インストール時に表示される権限は何に使われますか
インストール時に「位置情報、カメラ、Cookieなどの機能へのアクセスを変更および許可します」という権限表示が出ることがありますが、kunugi SERP Cacheがこれらの個人データを取得・送信することはありません。要求している権限は、検索結果を読み取って端末内に保存するという本拡張機能の動作に必要なもので、主な目的は次の通りです。
- サイドパネルの表示
- 検索結果ページ上での検索結果(順位・URL・タイトル・ディスクリプション)の読み取り
- 取得したスナップショットと各種設定の端末内への保存
- アクティブな検索結果タブへの保存指示の送信と、比較用タブの表示
自動で毎日保存できますか
自動保存の機能はなく、手動保存のみです。保存タイミングを自分で決められる設計のため、コアアップデート期間中は毎日、平常時は週1回のように、観測の密度を状況に合わせて変えられます。
Google以外の検索エンジンでも使えますか
対象はGoogleの検索結果URLに限定しています。
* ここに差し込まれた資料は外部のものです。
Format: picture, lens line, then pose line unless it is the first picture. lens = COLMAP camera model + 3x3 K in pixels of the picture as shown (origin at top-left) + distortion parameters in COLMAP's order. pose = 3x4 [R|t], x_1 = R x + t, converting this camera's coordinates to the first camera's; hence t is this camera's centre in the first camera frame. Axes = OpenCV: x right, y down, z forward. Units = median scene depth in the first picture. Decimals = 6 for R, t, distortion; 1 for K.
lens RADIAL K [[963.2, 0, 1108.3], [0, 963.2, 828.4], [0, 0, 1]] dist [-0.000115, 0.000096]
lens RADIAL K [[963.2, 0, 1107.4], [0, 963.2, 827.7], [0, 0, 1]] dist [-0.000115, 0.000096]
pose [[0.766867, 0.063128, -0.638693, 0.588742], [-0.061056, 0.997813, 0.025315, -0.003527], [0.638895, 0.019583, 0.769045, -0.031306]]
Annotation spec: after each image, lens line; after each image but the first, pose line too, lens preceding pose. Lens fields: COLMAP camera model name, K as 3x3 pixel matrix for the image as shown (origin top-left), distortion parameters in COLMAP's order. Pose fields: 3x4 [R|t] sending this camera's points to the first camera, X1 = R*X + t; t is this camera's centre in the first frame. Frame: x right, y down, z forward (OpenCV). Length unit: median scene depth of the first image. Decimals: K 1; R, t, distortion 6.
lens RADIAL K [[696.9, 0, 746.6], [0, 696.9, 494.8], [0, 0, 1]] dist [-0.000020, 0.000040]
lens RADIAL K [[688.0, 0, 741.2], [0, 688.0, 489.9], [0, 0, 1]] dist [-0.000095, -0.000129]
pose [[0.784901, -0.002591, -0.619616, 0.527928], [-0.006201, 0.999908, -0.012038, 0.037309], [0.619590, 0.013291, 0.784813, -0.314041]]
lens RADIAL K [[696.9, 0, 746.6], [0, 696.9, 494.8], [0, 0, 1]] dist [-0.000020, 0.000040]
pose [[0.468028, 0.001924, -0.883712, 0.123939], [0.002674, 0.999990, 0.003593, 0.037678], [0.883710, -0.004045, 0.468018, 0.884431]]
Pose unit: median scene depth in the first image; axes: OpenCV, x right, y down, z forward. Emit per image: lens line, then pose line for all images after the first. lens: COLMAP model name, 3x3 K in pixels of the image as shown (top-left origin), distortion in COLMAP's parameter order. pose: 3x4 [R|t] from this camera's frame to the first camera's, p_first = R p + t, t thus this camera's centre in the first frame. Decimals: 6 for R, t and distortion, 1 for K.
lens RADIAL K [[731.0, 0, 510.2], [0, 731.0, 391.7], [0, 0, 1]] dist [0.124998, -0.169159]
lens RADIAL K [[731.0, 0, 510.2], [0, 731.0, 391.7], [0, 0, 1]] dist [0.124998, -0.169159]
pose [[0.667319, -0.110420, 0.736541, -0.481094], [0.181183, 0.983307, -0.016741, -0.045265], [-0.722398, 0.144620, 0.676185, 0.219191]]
Bingなどは対象外です。
保存されるのはどの範囲ですか
検索結果の上位10件までで、項目は順位・URL・ページタイトル・ディスクリプションの4つです。取得データはGoogleのHTML構造に依存するため、Google側のレイアウト変更で取得件数や項目が変わる可能性があります。
SERP分析は記録から始める
SERPは、検索意図・競合・クリック率に影響する要素が全部載った一次情報です。そして、今日のSERPは今日しか見られません。対策キーワードの検索結果を保存する習慣を作っておくと、順位が動いたときに「何が変わったのか」を保存データで特定でき、施策の判断が推測から比較に変わります。
まずは主要キーワード数個から、検索のついでに保存を始めてみてください。